Eleanor Bloxham 2013年11月19日
11月19日,在微软召开的年度大会上,股东们将有机会询问董事会其首席执行官的继任流程。他们应该问的问题如下。

    你们已经敲定新任首席执行官的绩效指标,采取无合同政策并找到谈判最合算薪酬奖金方案的办法了吗?

    如果董事会已经准备好了管用的职位描述,董事就能让首席执行官候选人知道自己的绩效将会如何衡量。比如,董事会希望首席执行官操纵股价或营收吗?那么股东总回报(TSR,total shareholder return)和每股收益(EPS,earnings per share)就是合理的指标。如果他们想要更高的目标,就应该就与这些期望相关的衡量标准进行沟通。

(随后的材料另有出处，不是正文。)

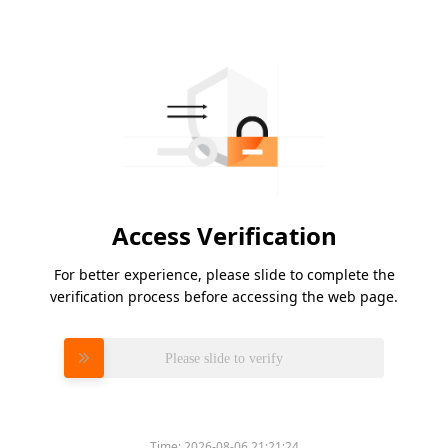
Access Verification
For better experience, please slide to complete the
verification process before accessing the web page.
Please slide to verify
Time:
2026-08-06 21:21:24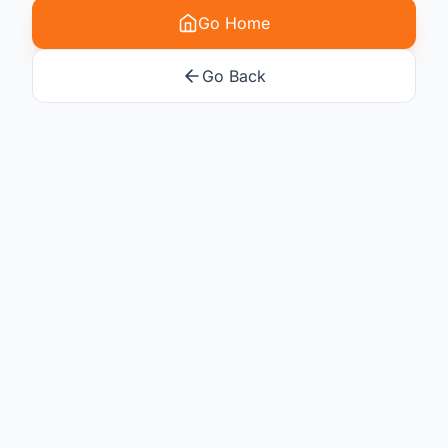
Go Home
Go Back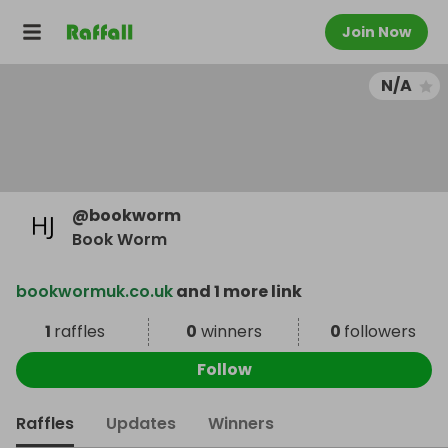
Join Now
N/A
@
bookworm
Book Worm
bookwormuk.co.uk
and 1 more link
1
raffles
0
winners
0
followers
Follow
Raffles
Updates
Winners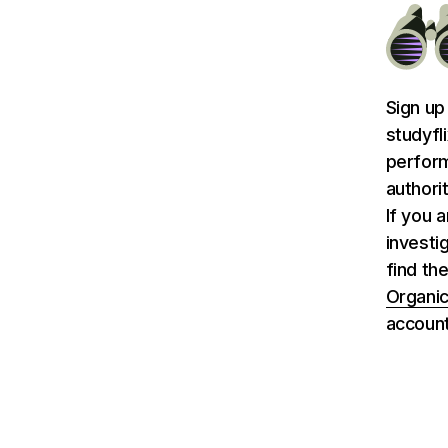
Sign up
studyfl
perform
authori
If you 
investi
find the
Organic
account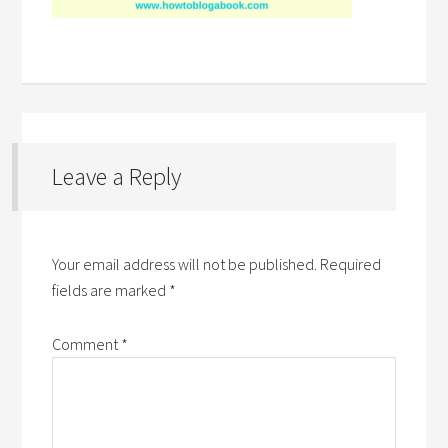
Leave a Reply
Your email address will not be published.
Required
fields are marked
*
Comment
*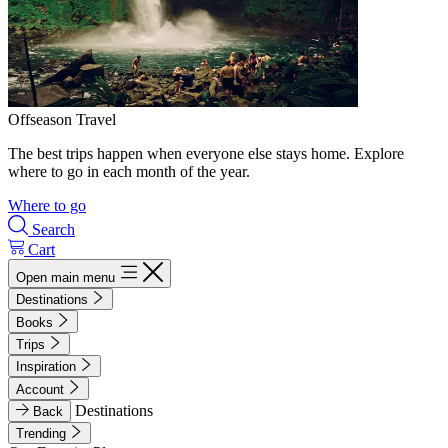
Offseason Travel
The best trips happen when everyone else stays home. Explore
where to go in each month of the year.
Where to go
Search
Cart
Open main menu
Destinations
Books
Trips
Inspiration
Account
Destinations
Back
Trending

    董事会应该制订“首席执行官无合同”政策,这是高盛公司(Goldman Sachs)董事会成员比尔•乔治首创的。在经济形势急转直下的时期,“首席执行官无合同”能使重新谈判薪酬的难度大为降低,解雇首席执行官时也无需支付未经承诺的额外赔偿。想想当年惠普前任首席执行官马克•赫德和老东家不欢而散时拿到手的巨额分手费吧。不过当董事会心急火燎地要找到新管家时,不管打着口哨的牛仔(也就是首席执行官候选人)提出多高的薪资要求,它常常身不由己地照付不误,对各种疯狂的薪酬方案都会一口答应。

    福特公司(Ford)的首席执行官艾伦•穆拉利一直都被认为是鲍尔默的潜在接班人之一。穆拉利在福特享有极为丰厚的待遇,微软最好不要原样照搬这套方案。据CNN金融频道(CNNMoney)今年三月的一个报道称,尽管没有“实现为高管支薪设定的众多内部绩效目标”,他2012年还是赚了2100万美元并“在其领导福特的六年时间里积累了价值超过3亿美元的福特股票”。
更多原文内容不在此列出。